Les principes fondamentaux consacrés par le texte
Composé de deux articles, le projet de loi autorise formellement la ratification du Protocole et fixe les modalités de sa mise en œuvre conformément à la Constitution togolaise. Le texte consacre des principes clés tels que la non-discrimination, l’égalité devant la loi, l’accessibilité universelle et la participation pleine et effective des personnes handicapées à la vie sociale, politique, économique et culturelle.
Des obligations claires pour les États parties
Le Protocole détaille également les engagements des États signataires. Ceux-ci sont appelés à prendre des mesures législatives, administratives et budgétaires appropriées afin de garantir l’effectivité des droits reconnus, notamment l’accès à la justice, à l’éducation, à la santé, à l’emploi, à la protection sociale ainsi qu’à la vie politique et culturelle.
Un « bouclier juridique africain », selon la majorité parlementaire
Pour Aklesso Atcholi, président du groupe parlementaire UNIR, ce texte dépasse le simple symbole. Il constitue, selon lui, un véritable instrument de protection juridique à l’échelle africaine. Il engage le Togo à renforcer son droit interne pour combattre durablement la stigmatisation et l’exclusion liées au handicap.

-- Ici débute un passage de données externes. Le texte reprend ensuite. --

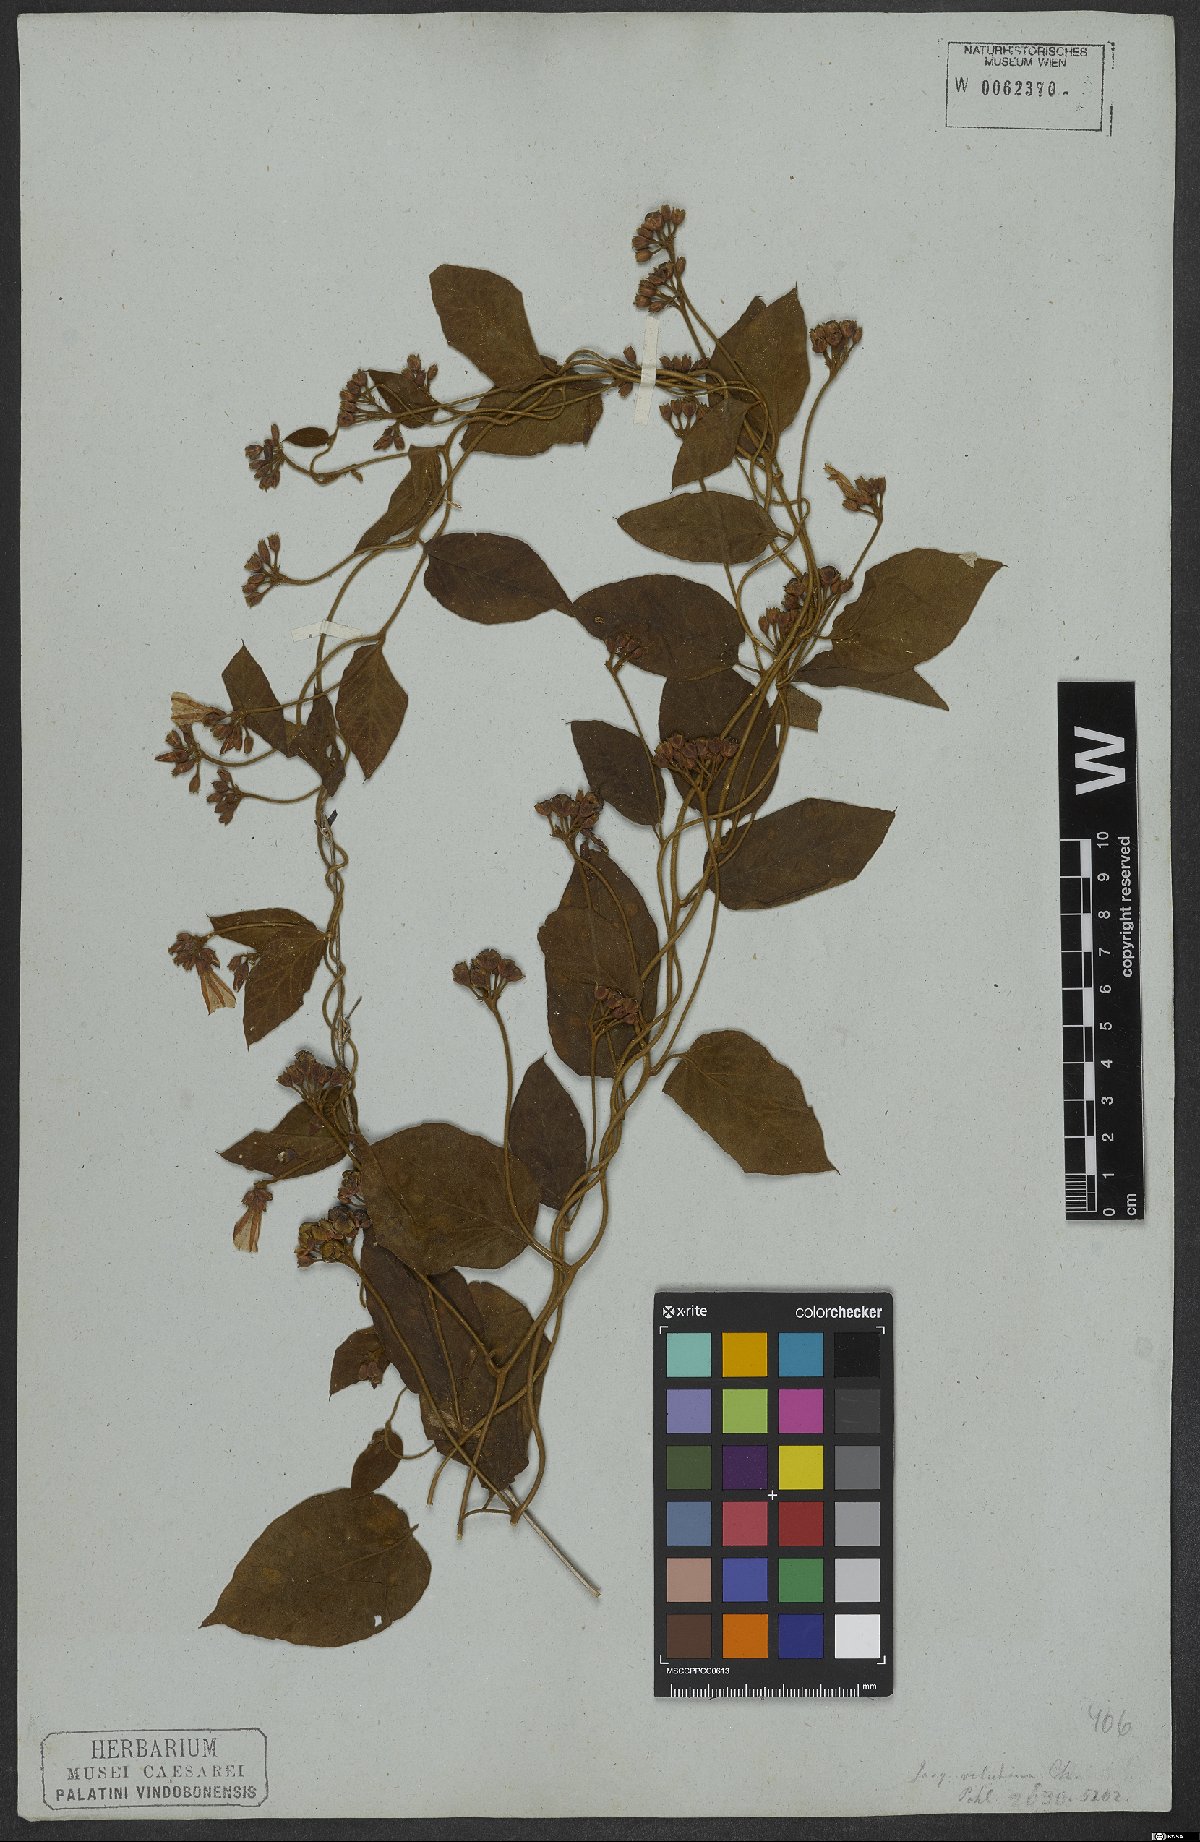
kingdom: Plantae
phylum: Tracheophyta
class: Magnoliopsida
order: Solanales
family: Convolvulaceae
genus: Jacquemontia
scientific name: Jacquemontia velutina
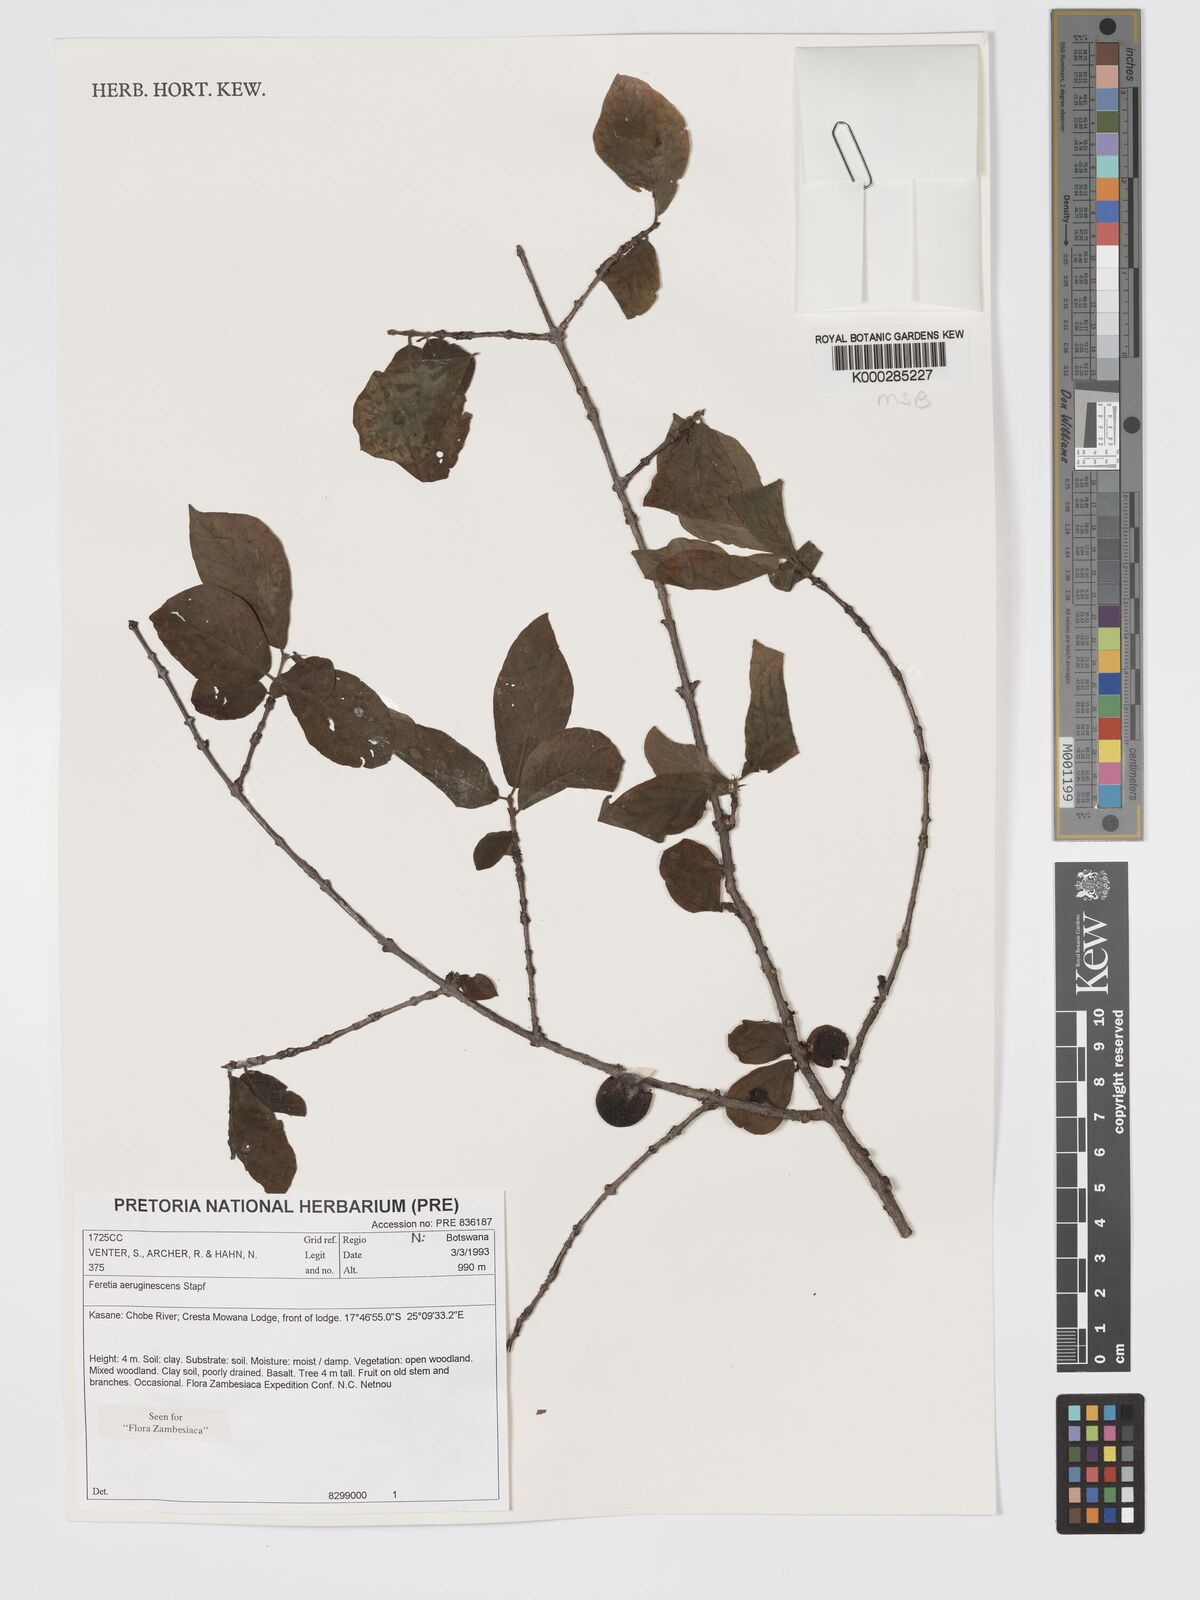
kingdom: Plantae
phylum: Tracheophyta
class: Magnoliopsida
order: Gentianales
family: Rubiaceae
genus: Feretia
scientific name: Feretia aeruginescens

Une ratification en cohérence avec les engagements internationaux
De son côté, la ministre Martine Moni Sankaredja a rappelé que cette démarche s’inscrit dans la continuité des engagements internationaux du Togo, en particulier ceux découlant de la Convention des Nations Unies relative aux droits des personnes handicapées. Elle a insisté sur le fait que les personnes handicapées doivent être reconnues comme des acteurs à part entière du développement.
Une avancée saluée au plus haut niveau
En clôture des travaux, le président de l’Assemblée nationale a salué une avancée significative pour le Togo et pour l’Afrique. Il a souligné que cette décision s’inscrit dans la vision des autorités togolaises, visant à bâtir une société inclusive où chaque citoyen, sans distinction, peut exercer pleinement ses droits et contribuer au développement national.